ENUNCIADOS DAS TAREFAS >>
**1.** No texto sobre o governo palestino, quais ações o autor atribui ao governo de que o povo palestino necessita? Liste todas.
**2.** Extraia do texto sobre o governo palestino tudo o que vai desde "A questão fundamental" até "perante instituições eleitas.".
**3.** Segundo o texto sobre o governo palestino, perante quem o governo deve estar sujeito à prestação de contas?

TRECHO DO DOCUMENTO >>
=====

É possível estabelecer um governo na Palestina sem papel do Hamas?

A questão fundamental não é saber se o governo será composto por esta ou aquela facção, mas de que tipo de governo o povo palestino necessita, nessa etapa, para enfrentar os desafios impostos pela ocupação e sobre quais bases ele deve ser formado. Precisamos de um governo nacional, competente e eficiente, que trabalhe em benefício do cidadão, unifique as instituições da Cisjordânia e da Faixa de Gaza, conduza o processo de reconstrução da Faixa de Gaza, enfrente as consequências da guerra e da divisão e garanta segurança e proteção à população.Não acredito que o próximo governo deva ser formado com base em uma divisão de cargos entre as diferentes facções. O governo não é um prêmio a ser distribuído entre as forças políticas, mas um instrumento para servir à população e implementar um programa nacional claro, sujeito à prestação de contas perante instituições eleitas.

=====

EXCERTOS DE DADOS >>
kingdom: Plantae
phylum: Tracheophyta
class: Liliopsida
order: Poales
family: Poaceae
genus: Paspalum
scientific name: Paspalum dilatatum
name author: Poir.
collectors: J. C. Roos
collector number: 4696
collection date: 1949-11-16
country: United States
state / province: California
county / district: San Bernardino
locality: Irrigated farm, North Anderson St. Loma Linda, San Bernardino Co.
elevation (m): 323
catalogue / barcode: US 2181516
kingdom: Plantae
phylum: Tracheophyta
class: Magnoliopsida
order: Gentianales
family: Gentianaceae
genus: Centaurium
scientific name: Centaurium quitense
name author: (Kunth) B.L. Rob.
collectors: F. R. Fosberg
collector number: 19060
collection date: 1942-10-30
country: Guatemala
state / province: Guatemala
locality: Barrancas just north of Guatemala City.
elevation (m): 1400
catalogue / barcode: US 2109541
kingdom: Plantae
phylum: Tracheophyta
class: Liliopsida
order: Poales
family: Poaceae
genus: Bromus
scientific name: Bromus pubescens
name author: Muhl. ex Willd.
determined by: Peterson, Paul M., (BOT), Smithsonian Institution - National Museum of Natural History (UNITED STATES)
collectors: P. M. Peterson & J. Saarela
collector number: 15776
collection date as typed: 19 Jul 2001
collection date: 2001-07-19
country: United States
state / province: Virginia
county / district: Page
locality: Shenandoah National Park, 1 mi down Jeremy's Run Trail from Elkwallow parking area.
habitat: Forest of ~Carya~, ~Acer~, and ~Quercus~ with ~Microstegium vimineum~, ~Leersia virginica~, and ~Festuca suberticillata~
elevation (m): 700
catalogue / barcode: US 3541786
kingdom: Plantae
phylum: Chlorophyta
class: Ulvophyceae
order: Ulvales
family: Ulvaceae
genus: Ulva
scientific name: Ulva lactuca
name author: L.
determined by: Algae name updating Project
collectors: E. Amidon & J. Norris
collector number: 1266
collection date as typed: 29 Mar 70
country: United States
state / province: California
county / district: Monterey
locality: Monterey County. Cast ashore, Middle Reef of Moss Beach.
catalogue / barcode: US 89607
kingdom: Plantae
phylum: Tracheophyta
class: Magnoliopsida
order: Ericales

=====

RESPOSTAS DO EXERCÍCIO >>
**1.**
- Trabalhar em benefício do cidadão
- Unificar as instituições da Cisjordânia e da Faixa de Gaza
- Conduzir o processo de reconstrução da Faixa de Gaza
- Enfrentar as consequências da guerra e da divisão
- Garantir segurança e proteção à população

**2.**
A questão fundamental não é saber se o governo será composto por esta ou aquela facção, mas de que tipo de governo o povo palestino necessita, nessa etapa, para enfrentar os desafios impostos pela ocupação e sobre quais bases ele deve ser formado. Precisamos de um governo nacional, competente e eficiente, que trabalhe em benefício do cidadão, unifique as instituições da Cisjordânia e da Faixa de Gaza, conduza o processo de reconstrução da Faixa de Gaza, enfrente as consequências da guerra e da divisão e garanta segurança e proteção à população.Não acredito que o próximo governo deva ser formado com base em uma divisão de cargos entre as diferentes facções. O governo não é um prêmio a ser distribuído entre as forças políticas, mas um instrumento para servir à população e implementar um programa nacional claro, sujeito à prestação de contas perante instituições eleitas.

**3.** Perante instituições eleitas.